Vandals target Seattle synagogue


Vandals target Seattle synagogue

SEATTLE

Police say a Seattle synagogue in the Capitol Hill neighborhood was vandalized with anti-Semitic Holocaust-denying graffiti.

The Seattle Times reported that a police officer discovered the spray-painted message Friday morning on an exterior wall of Temple De Hirsch Sinai.

Rabbi Daniel Weiner said the message reads “The Holocaust is fake history.” The “s” characters in the graffiti are dollar signs.

Weiner said it “really is a toxic mix of Holocaust denial, the stereotypical charge that Jews are obsessed with money, and the notion coming from the [President Donald Trump] administration that all facts are fungible, fake facts, fake history.”

Police search for motorcyclists who beat Uber driver

SAN FRANCISCO

Police are searching for as many as 15 men on motorcycles and all-terrain vehicles who pummeled an Uber driver after surrounding his vehicle on a San Francisco freeway this week.

The San Francisco Chronicle reported Thursday that police want help from the public to identify suspects.

The attack occurred just after 6 p.m.
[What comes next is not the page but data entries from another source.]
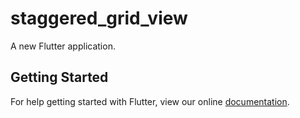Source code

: # staggered_grid_view

A new Flutter application.
[](https://github.com/Gursewak-Uppal/Staggered_Grid_View/blob/master/Screenshot_1540985796.png)

## Getting Started

For help getting started with Flutter, view our online
[documentation](https://flutter.io/).
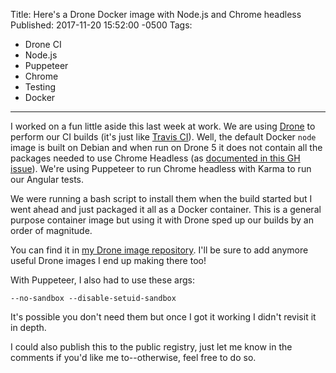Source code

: Title: Here's a Drone Docker image with Node.js and Chrome headless
Published: 2017-11-20 15:52:00 -0500
Tags:
- Drone CI
- Node.js
- Puppeteer
- Chrome
- Testing
- Docker
---

I worked on a fun little aside this last week at work. We are using [Drone](https://github.com/drone/drone) to perform our CI builds (it's just like [Travis CI](http://travis-ci.org)). Well, the default Docker `node` image is built on Debian and when run on Drone 5 it does not contain all the packages needed to use Chrome Headless (as [documented in this GH issue](https://github.com/Googlechrome/puppeteer/issues/290)). We're using Puppeteer to run Chrome headless with Karma to run our Angular tests.

We were running a bash script to install them when the build started but I went ahead and just packaged it all as a Docker container. This is a general purpose container image but using it with Drone sped up our builds by an order of magnitude.

You can find it in [my Drone image repository](https://github.com/kamranayub/drone-images). I'll be sure to add anymore useful Drone images I end up making there too!

With Puppeteer, I also had to use these args:

    --no-sandbox --disable-setuid-sandbox
    
It's possible you don't need them but once I got it working I didn't revisit it in depth.

I could also publish this to the public registry, just let me know in the comments if you'd like me to--otherwise, feel free to do so.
Wednesday on Highway 101 when the Uber driver’s white Toyota stopped on the highway for unknown reasons and the group of men surrounded it.

Official: Russian ambassador died from heart attack

NEW YORK

Russia’s ambassador to the United Nations, who collapsed in his office last month, died from a heart attack, and no foul play is suspected, according to a senior city official briefed by the medical examiner’s office.

The official was not authorized to reveal the cause of death for Ambassador Vitaly Churkin and spoke to The Associated Press on the condition of anonymity Friday after the medical examiner’s office, citing diplomatic protocol, said it was instructed not to publicly release the cause of death.

Orlando judge revokes bond for wife of shooter

ORLANDO, Fla.

A federal judge in Orlando on Friday revoked bond for the wife of the gunman responsible for the Pulse nightclub massacre, the worst mass shooting in modern U.S. history.

U.S. District Judge Paul Byron reversed the decision of a magistrate judge in Oakland, Calif., last week to release Noor Salman on $500,000 bond and ordered her jailed pending trial on charges of aiding and abetting and obstruction. Acting upon a request from prosecutors, Byron said Salman hadn’t overcome a legal presumption that she was a flight risk or a danger to the community.

Archaeologists discover massive statue in Cairo slum

CAIRO

Archaeologists in Egypt discovered a massive statue in a Cairo slum that may be of Ramses II, one of the country’s most famous and longest-ruling ancient pharaohs.

The colossus, a large portion of whose head was pulled from mud and groundwater by a bulldozer and seen by The Associated Press on Friday, is about 26 feet high and was discovered by a German-Egyptian archaeological team.

“We used the bulldozer to lift it out. We took some precautions, although somewhat primitive, but the part that we retrieved was not harmed,” said Khaled Mohamed Abuelela, manager of antiquities at Ain Shams University.